Les 30 prochains jours : La « bataille pour le formulaire » commencera dans chaque pays de l'UE. Bien que la Commission européenne ait approuvé le médicament pour l'ensemble de l'UE, les systèmes de santé nationaux (NICE en Grande-Bretagne, IQWiG en Allemagne, HAS en France, AIFA en Italie) doivent mener leurs propres évaluations pharmacoéconomiques. Le statut orphelin ne signifie pas une prise en charge automatique. Je m'attends à ce que l'Allemagne (via le G-BA) décide le plus rapidement – dans les 60 jours – car elle dispose d'une voie séparée pour les médicaments orphelins. La France et l'Italie négocieront pendant 3 à 6 mois. Le NICE en Grande-Bretagne (qui n'est formellement plus dans l'UE mais suit l'EMA) pourrait rejeter le médicament si PharmaMar n'offre pas une réduction significative – les Britanniques sont traditionnellement durs en négociation.
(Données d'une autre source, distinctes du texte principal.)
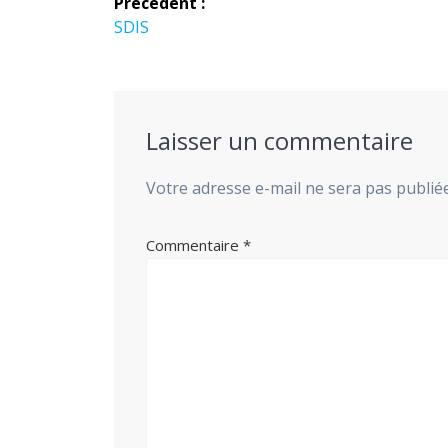
Précédent :
de
Article
SDIS
précédent :
l’article
Laisser un commentaire
Votre adresse e-mail ne sera pas publiée
Commentaire
*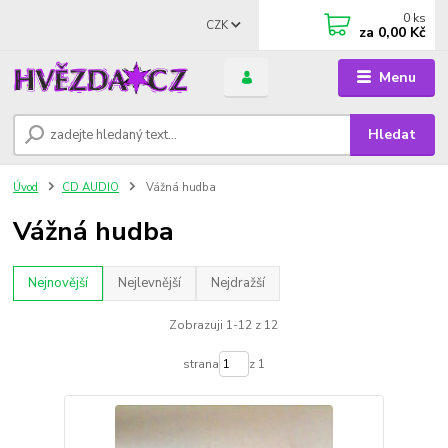
0
ks
CZK
za
0,00 Kč
Menu
Hledat
Úvod
CD AUDIO
Vážná hudba
Vážná hudba
Nejnovější
Nejlevnější
Nejdražší
Zobrazuji 1-12 z 12
strana
z 1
Les 90 prochains jours (d'ici septembre 2026) : PharmaMar doit publier les détails de son « plan de gestion des risques » (PGR), requis pour les médicaments orphelins. Ce plan décrira les engagements d'études post-commercialisation. Attendez-vous à ce que l'entreprise annonce une étude de registre observationnelle élargie portant sur 500 à 1 000 patients en Europe, axée sur la sécurité à long terme de la combinaison (neurotoxicité, cardiotoxicité, tumeurs malignes secondaires). Cela coûtera à l'entreprise entre 10 et 15 millions d'euros, réduisant le bénéfice net au second semestre 2026. Mais sans cette étude, l'EMA pourrait révoquer le statut.
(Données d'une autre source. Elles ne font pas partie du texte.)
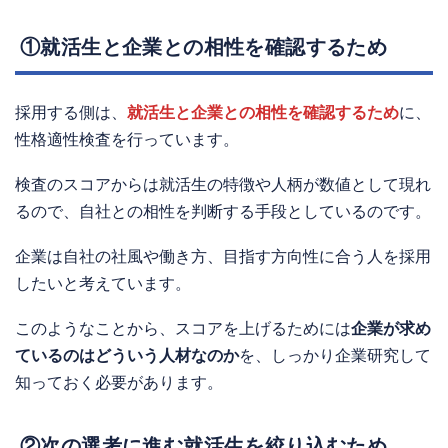
①就活生と企業との相性を確認するため
採用する側は、
就活生と企業との相性を確認するため
に、
性格適性検査を行っています。
検査のスコアからは就活生の特徴や人柄が数値として現れ
るので、自社との相性を判断する手段としているのです。
企業は自社の社風や働き方、目指す方向性に合う人を採用
したいと考えています。
このようなことから、スコアを上げるためには
企業が求め
ているのはどういう人材なのか
を、しっかり企業研究して
知っておく必要があります。
②次の選考に進む就活生を絞り込むため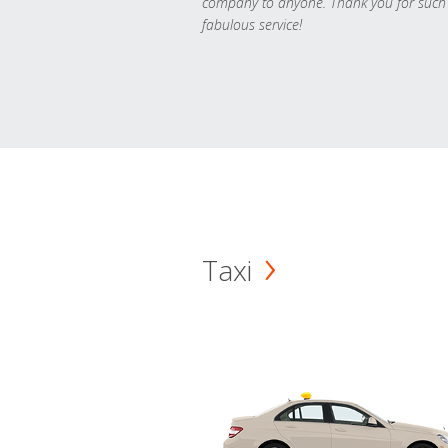
company to anyone. Thank you for such
fabulous service!
Taxi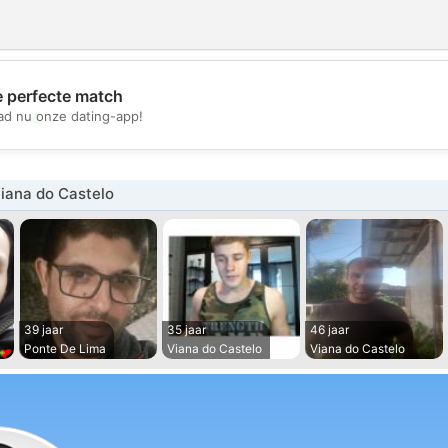
e perfecte match
💖
d nu onze dating-app!
💕
iana do Castelo
39 jaar
35 jaar
46 jaar
Ponte De Lima
Viana do Castelo
Viana do Castelo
Tendance à long terme (12 à 18 mois) : La partie la plus intéressante commencera lorsque PharmaMar tentera d'étendre le statut orphelin à d'autres pays via le mécanisme de « reconnaissance mutuelle ». Le médicament est déjà approuvé dans 13 pays, dont les États-Unis, l'Australie et Singapour. Le statut orphelin de l'UE peut être utilisé comme argument dans les négociations avec les régulateurs du Canada, du Brésil et du Japon. Le Canada dispose d'un « cadre pour les médicaments orphelins » similaire à celui de l'Europe. Si PharmaMar obtient le statut orphelin au Canada, cela ajoutera 2 à 3 ans d'exclusivité commerciale sur le marché nord-américain, où ils ont déjà le partenaire Jazz. Surveillez les annonces concernant l'approbation canadienne au premier semestre 2027. Si cela se produit, cela signalera que la stratégie de l'EMA est reconnue mondialement et que le seuil pour les maladies « rares » s'abaisse enfin. Alors, la prochaine avalanche de demandes de statut orphelin concernera les cancers « rares courants » – et cela changera toute l'économie de l'oncologie.